The understanding within the US political community, including US officials, analysts in Washington, opinion writers, and journalists around Syria for the past seven years, is generally below standard, unknown or incomprehensible in regards US interests and foreign policy that must be adopted.
At this historic moment, USA are still not sure what they want or do not know what is important for them, but they are bound to make consensus decisions. Some go so far as to say that Americans are no longer sure whether their interests are still possible or realistic given the high cost - morally and financially - with the emergence of new forces competing for global leadership.
The evolution of the Syrian crisis from a staged violent uprising into a global war has generated an astonishing level of complexity that makes it difficult for one to ascertain who is fighting who. This kind of contradiction is not unique to Syria alone. The same problem is observed in US policy regarding Libya, Yemen, Iraq, Palestine and even Iran.
The interests of the United States are clear through its actions and resources. A brief list: free flow of oil from the Gulf, protecting the security of the “Israel”, ensuring that no state other than the United States controls the Middle East, preventing the proliferation of nuclear weapons, and finally what Washington calls the fight against terrorism (which in fact translates into paving the road to an American invasion of the area). This has translated into policies and strategies such as countering the influence of the Soviet Union, containing Iran and Iraq in the past, embracing Saudi Arabia, and maintaining the qualitative military superiority of the “Israel”. This was the traditional US approach adopted by both parties in the Middle East, but it no longer seems possible or valid under the new realities.
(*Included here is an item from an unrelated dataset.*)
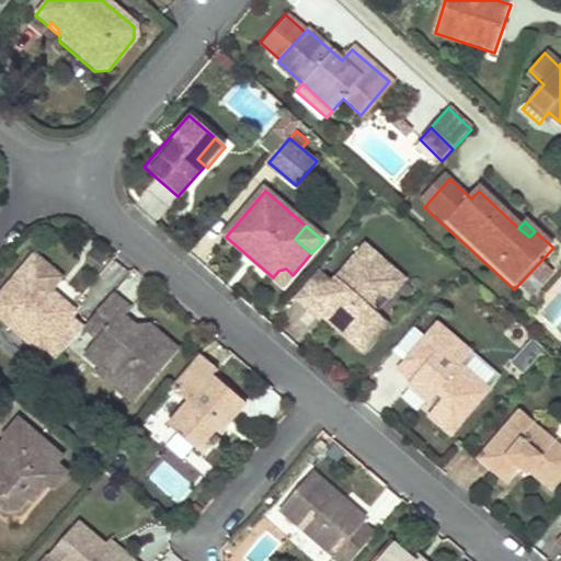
[(339,318),(331,328),(353,346),(373,344),(388,327),(373,315),(373,304),(379,296),(387,304),(404,283),(364,249),(332,286),(329,283),(305,310),(320,323),(322,320),(330,310),(339,318)]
Here, is no place for the Syrian-Syrian conflict! It is about the re-emergence of Russia as a power in the Middle East and Iranian and Turkish influence in the region, although Moscow's ambitions are wider than those of both. The "traditional" interests of the United States are no longer important and deserve all the cost associated with their protection - which means that they may no longer be the interests of the United States but remains the special interests of few, some call them the deep state, the Elites, the banking complex, the industrial complex, the hawks, the new conservatives, the liberals… but never the Americans.
US officials and politicians are still wrestling over the same question about Syria. The painful result, meanwhile, is what we see in Syria today… and what we will see in the USA tomorrow.